Sunday, 22 February 2015
The Searchers - Rangers Vs. Warriors
The scene i chose to analyze from The Searchers - John Wayne accompanies the Texas rangers on his initial pursuit of his niece (post sacking of the 'homestead') , the armed group pursue a war band of Texan Native Americans. The scene setting, is of the group becoming encircled by the Indians led by Chief 'Scar'. the scene is set in the traditional western landscape i.e. desert, rocky peaks and barren terrain, with the 'righteous' white group of law enforcement agent who become ambushed by the Indians (portrayed in the stereotypical view of the 'Native American'; dressed in large feathered headdress and carrying primitive weaponry and old era guns) who sound the 'war cry' and chase the protagonist and company and proceed in an unsuccessful attack, leading to a setting at the river, this allows the company to take up defensive positions and repulse the attack.
This is a representation of the ineptitude of the natives in fighting the superior 'white man'. The myth of the 'western' is exacerbated due to the way the fight scene is executed, in that the outnumbered 'white men' prevail due to their superior firearm technologies and upheld moral.

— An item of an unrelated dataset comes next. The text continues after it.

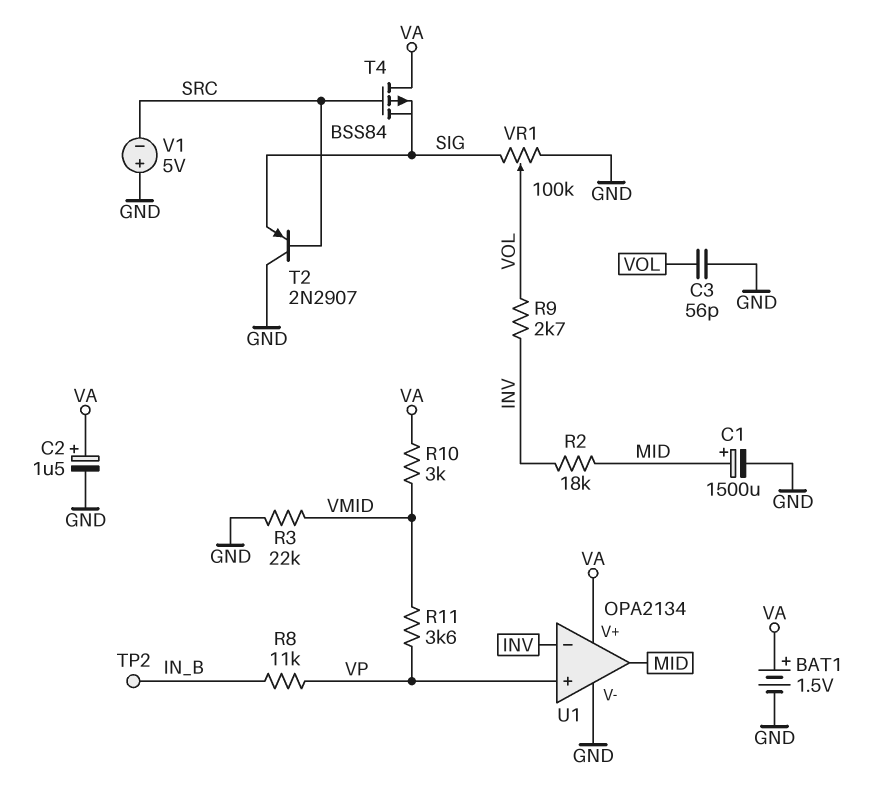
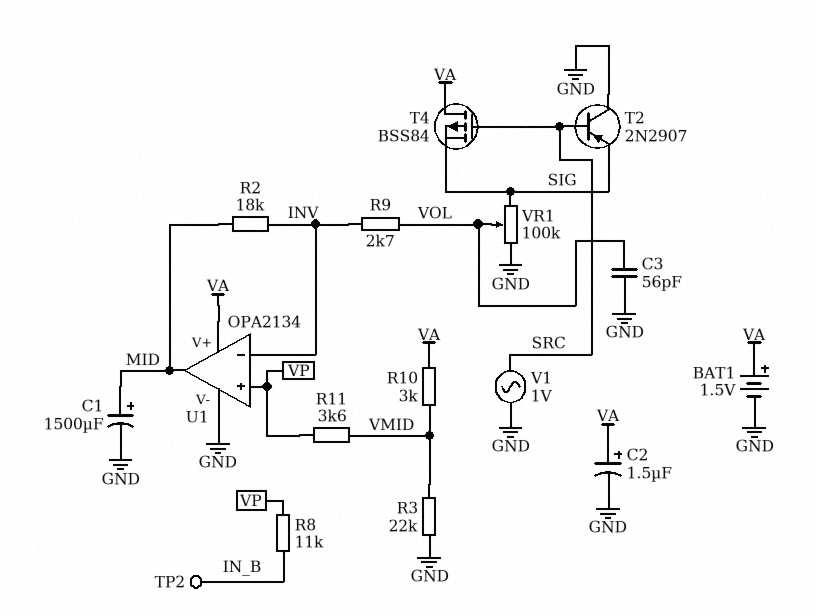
V1: 5V (plus GND, minus SRC) -> AC 1V (GND, SRC)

The concept of 'western' cinema during this era (1950s) , was developed to emphasis how easily the west was won. it is epitomized in this scene because the defeat at the river renders the war band ineffective until later in the film; this was created to appeal to the contemporary audience, to whom they would predominately hold favor with John Wayne. Although the negative perception of John Wayne's character Ethan Edwards is thoroughly promoted in this scene (as a aggressive and over zealous individual) the overall effect of the battle sequence is to created excitement and allow the viewer to accept that the Edwards party was in a position of dominance over the native americans.